There was nothing he could do. He was outnumbered. Having collected the share money himself, he knew that 80 per cent of families had a stake in the co-operative. He knew too that there was no money to give them: he and the health student had kept half of it when they went to buy the drugs; and the rest had been slowly embezzled by Petchura as she sold the drugs.
He stepped forward and put up a hand to silence the crowd. ‘I understand your concern,’ he began, thinking feverishly. ‘But I think you should hesitate before withdrawing your support for the drug co-operative altogether.’ He paused and looked at his friend Petchura. She would be furious, but he didn’t see what else he could say. ‘Petchura has told me that the drug co-operative is only closed temporarily. Isn’t that true, Petchura? You have just closed temporarily - for, er, stock-taking, isn’t that right? Yes for stock-taking.
The glass door of the wooden cabinet winked and flashed, reflecting the evening sunshine as it swung open. ‘How are you enjoying your new job, Santi?’ asked Sodar, sitting down in his usual chair. ‘I think your shop has become rather crowded since the drug co-operative moved here.’ Santi grinned as he counted pills into a little plastic sachet and handed them to a skinny twelve-year-old in exchange for a handful of coins. ‘Are you complaining, old friend?’ he asked, and opened a big new ledger to make a note in it. As he reached for the keys to relock the cabinet, he heard quick footsteps and looked up to see Revadi running towards the shop.
‘Don’t shut the cabinet yet,’ she said, pale faced and panting. ‘I need something from it.’ She leant unsteadily against the doorway. ‘I have a bad pain here,’ she said, holding her stomach. ‘And I keep being sick. Nothing I eat will stay with me.’ Santi looked concerned. ‘You seem very pale, Revadi. Sit down while I check the instructions on the bottles to see if I have anything I can give you.’

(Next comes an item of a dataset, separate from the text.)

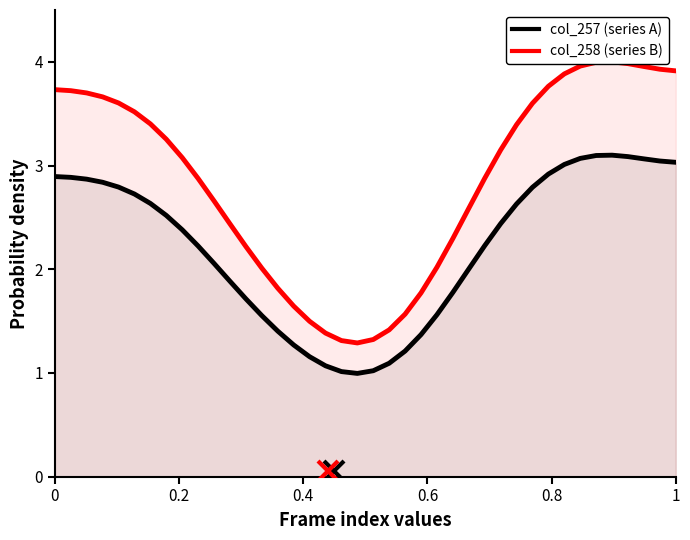

Does the chart have visible grid lines?

No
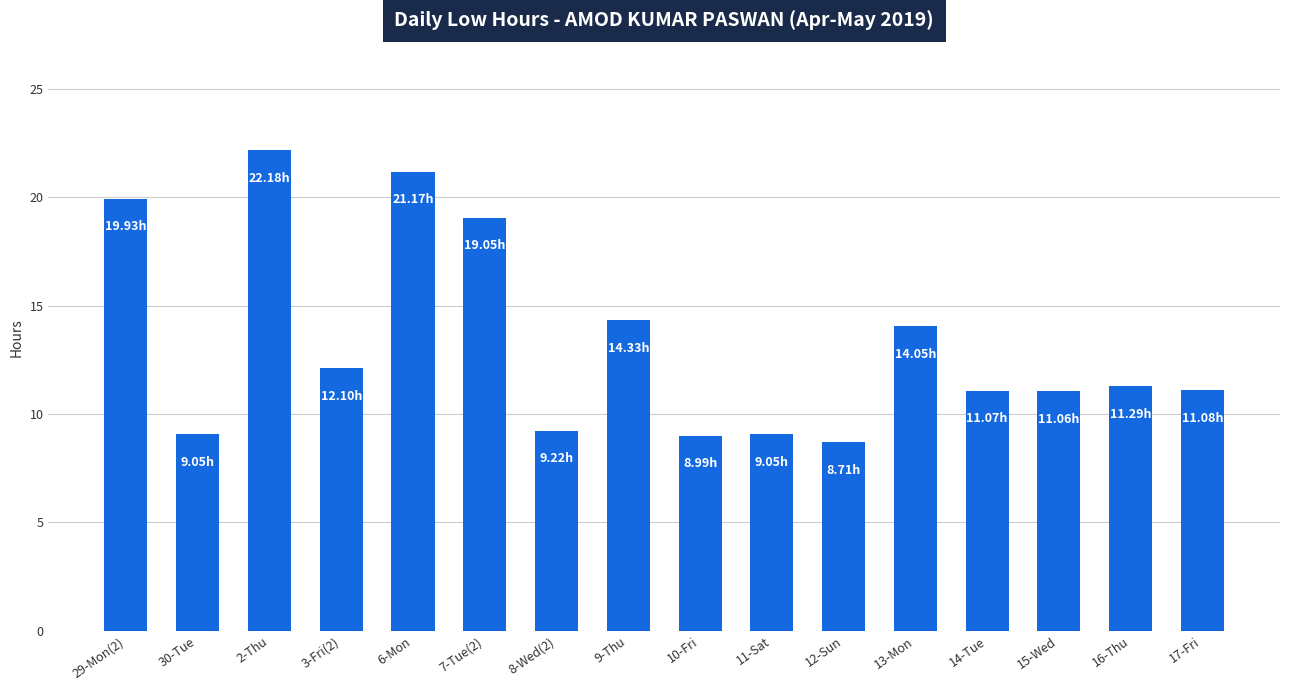

The value at 30-Tue is 9.1. True or false?

True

Revadi glanced anxiously at him. ‘Haven’t you been trained to prescribe drugs properly? How do I know you are giving me the right thing?’ she asked. ‘I can read, can’t I?’ he retorted, showing her the label on one of the bottles. ‘It says here what each drug is for.’
Sodar chuckled appreciatively: ‘He may not be a doctor, but at least he’s not going to steal our money, he told her reassuringly. ‘Oh, he’s a clever man, is Santi. If it were not for him, there would be no drug co-operative at all Now all the money’s been paid back and we have someone to make sure it doesn’t go missing again.
‘Here we are,’ cried Santi triumphantly, brandishing a box and reading from the label: "For treatment of pain and vomiting of bacterial origin". I don’t know what "bacterial origin" means. But you have pain and vomiting, don’t you? Take some of these.’
It was getting dark as Revadi hurried back to her home on the other side of the village. She was worried. She could not afford to get ill like this. Drugs were expensive. Tamgai was cheap, of course. But the cost of that soon mounted up when you took as much as she did. And now she was ill too. If she had to stop work or go to hospital, she wouldn’t be able to earn anything working on other people’s land and they would never be able to pay their debts.
She wondered uneasily what was wrong with her. Her father had died of a peptic ulcer and she thought she remembered him holding his stomach in pain - and vomiting too - just like she was. And what was it the doctor had told her mother when she went to bring his body back from the hospital? Something about too much Tamgai? No, that couldn’t be true. The government wouldn’t allow dangerous drugs to be sold, would they?